B Ltd is a small employer and meets all the eligibility criteria to qualify for Job Support Scheme.

The employee enters into a JSS Open temporary working agreement on 12 November 2020 which takes effect from 12 November 2020 until 31 December 2020 when the position will be reviewed. B Ltd will continue to pay the employee £14.60 for each hour worked during this time.

The employee must work for at least 20% of their usual hours during the claim period. B Ltd calculates that the employee has worked for 42 hours between 12 November and 30 November and the number of usual hours is 90.

This is 46.7%, which is at least 20%, so (providing the other conditions are met) a claim can be made for this employee.

B Ltd calculates the amount of the JSS Open grant for the pay period 16 November 2020 to 22 November 2020 (7 eligible JSS Open days).

B Ltd calculates the number of usual hours based on the higher of:

  • The number of hours worked in the same calendar period in the tax year 2019 to 2020,
  • The average number of hours worked in the tax year 2019 to 2020, and
  • The average number of hours worked from 1 February 2020 (or the employee’s start date if later) until 23 September 2020.

B Ltd calculates the usual hours for this pay period as 33 hours.

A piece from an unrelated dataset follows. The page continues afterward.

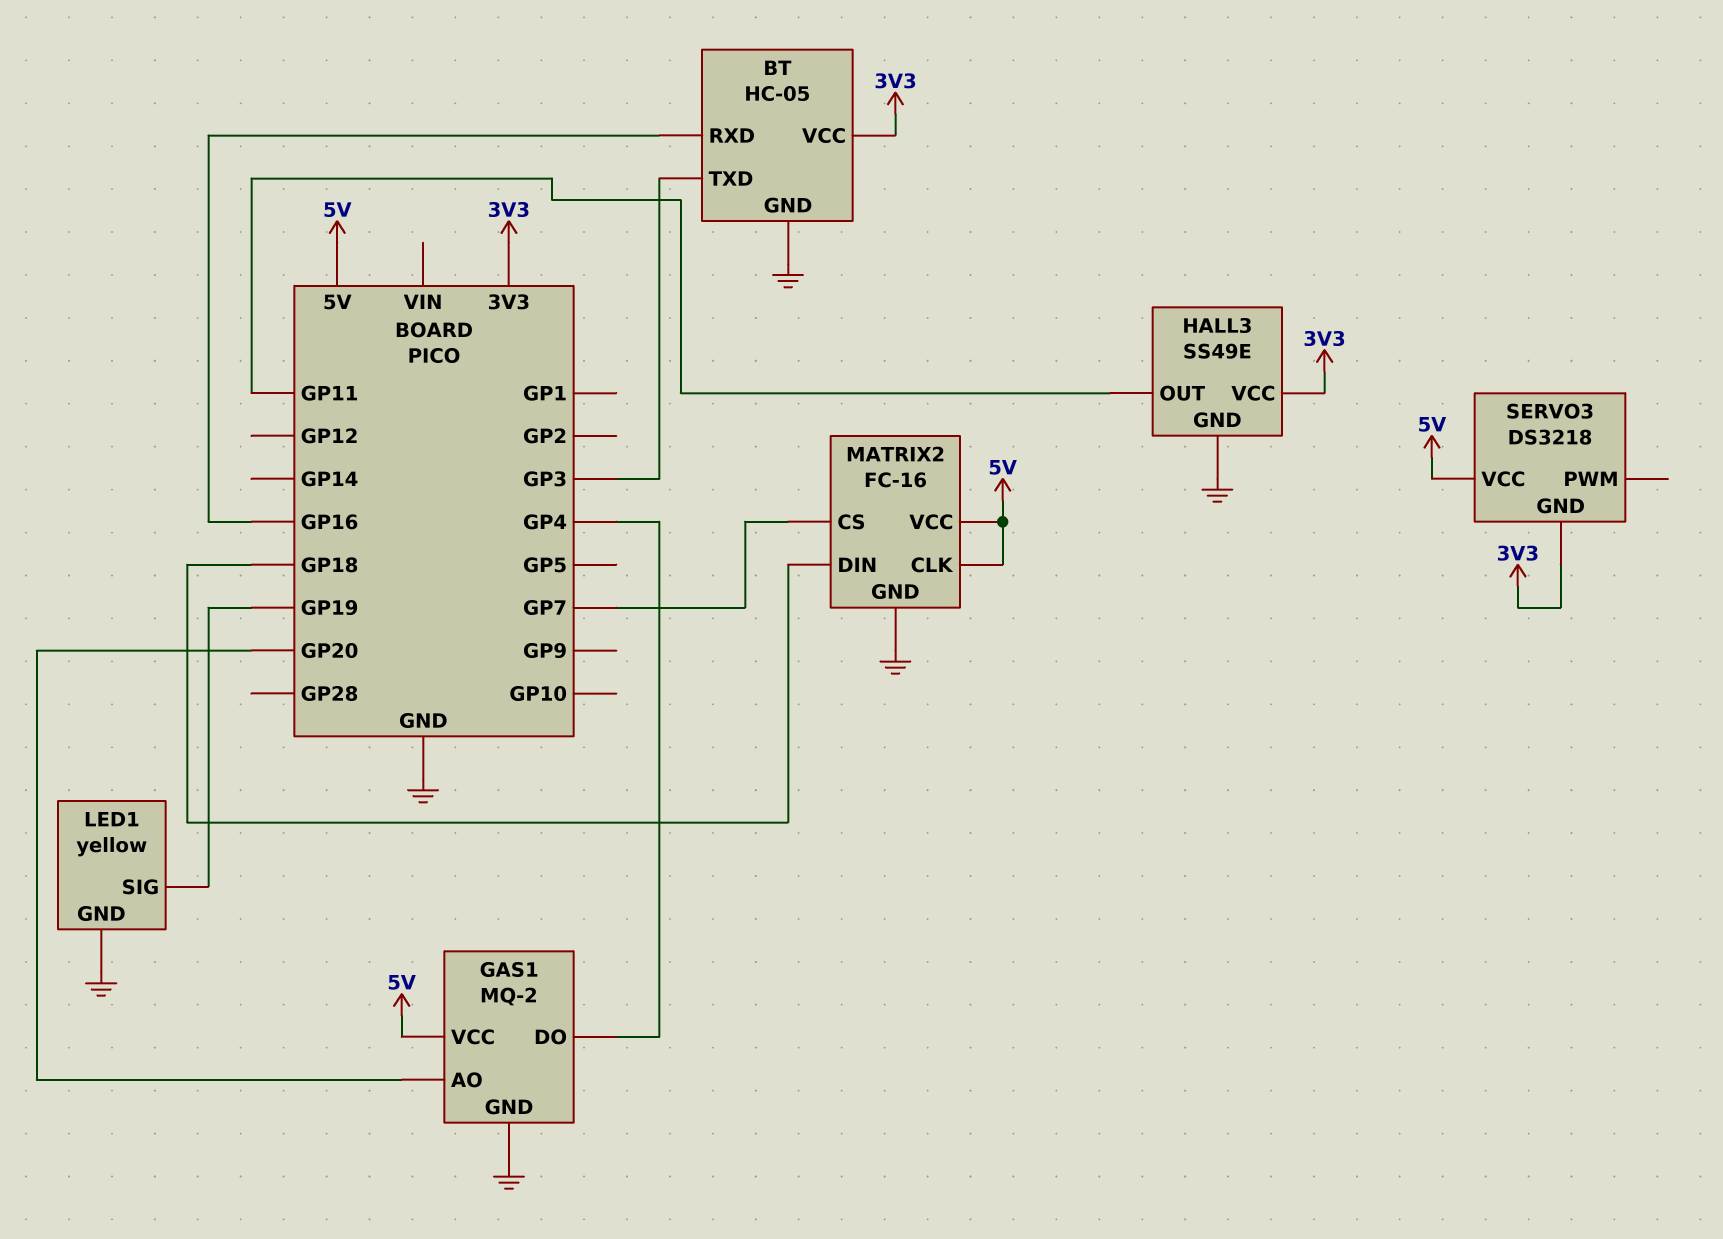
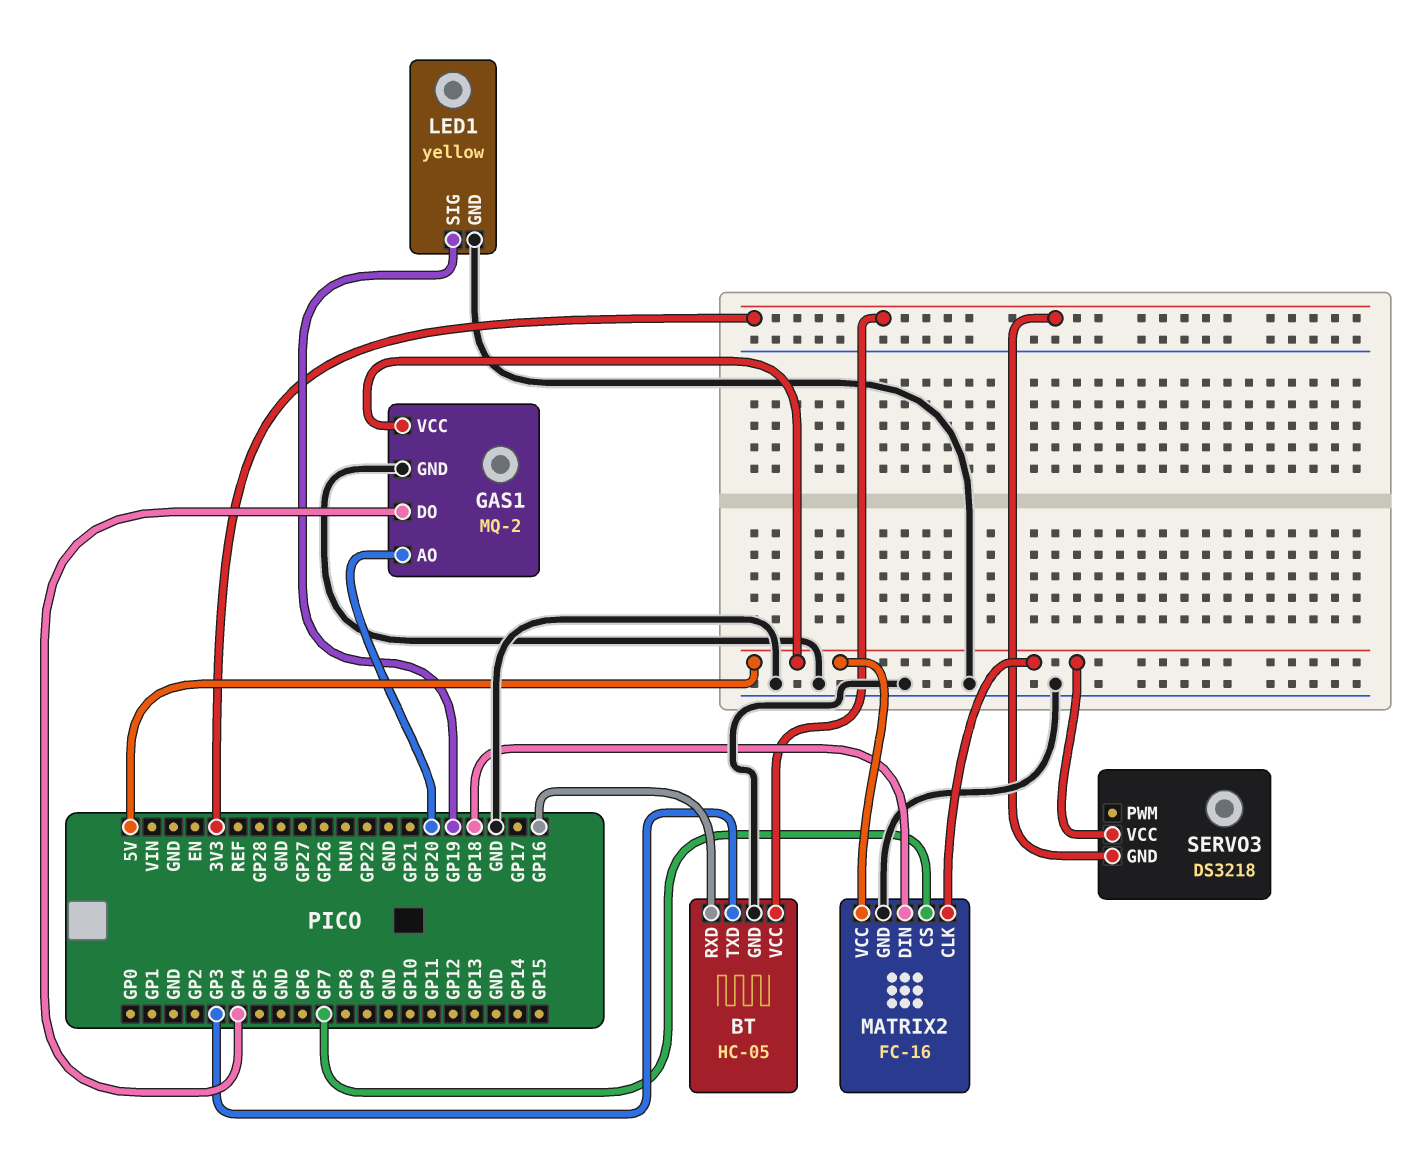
HALL3: SS49E -> none
HALL3 pin GND: GND -> none
HALL3 pin OUT: GP11 -> none
HALL3 pin VCC: 3V3 -> none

The employee did not take any time off in the pay period, and B Ltd identifies the employee’s actual hours worked in the pay period to be 15 hours.

B Ltd calculates that the employee didn’t work for 18 hours of their calculated usual hours for the pay period.

B Ltd finds the higher of:

  • The pay the employee earned in the period 16 November to 22 November 2019,
  • The average wages payable in the tax year 2019 to 2020, and
  • The average wages payable from 1 February 2020 to 23 September 2020.

B Ltd calculates the employee’s Reference Salary at £478.50 for the pay period. The cap does not affect the calculation because the Reference Salary is less than the weekly cap of £721.15.

To work out the overall amount that B Ltd must pay the employee for their non-working hours in each pay period:

  1. Start with £478.50 (the reference salary for the pay period)
  2. Divide by 7 (the number of calendar days in the pay period)
  3. Multiply by 7 (the number of days subject to a Temporary Working Agreement in the pay period)
  4. Divide by 33 (the number of usual hours for the JSS Open days in the pay period)
  5. Multiply by 18 (the number of non-working hours for the JSS Open days)
  6. Multiply by 66.67% = £174.01

This is made up of a 5% employer contribution, and a 61.67% government contribution which A Ltd can reclaim.

To work out the government contribution to the employee’s pay for the non-working hours:

  1. Start with £174.01 (the total pay for the non-working hours)
  2. Divide by 66.67
  3. Multiply by 61.67 = £160.96

This employee’s total gross pay for this period is £393.01 i.e. £219.00 + £174.01.

How to claim

  • Employers will be able to make a claim from 8 December 2020 online through gov.uk, covering pay periods ending and paid in November.
    • Subsequent months will follow a similar pattern, with the final claims for April 2021 being made in early May 2021.
  • Agents who are authorised to do PAYE online for employers will be able to make a claim on their behalf.
  • Further guidance will be published by the end of October 2020.

Fraudulent claims

  • HMRC will check claims and payments may be withheld if HMRC suspects a claim to be ineligible.
  • Any overpayments must be paid back to HMRC where claims contain incorrect information.
  • The full amount of any grant must be repaid if a claim is found to be fraudulent.
    • Penalties of up to 100% of the amount overclaimed may be applied.
  • HMRC will consider publishing the details of employers who are charged a penalty because of a deliberately incorrect claim.
  • HMRC intend to publish the names of employers who have used the scheme.
  • Employees will be able to check if their employer has made a claim relating to them via their Personal Tax Account.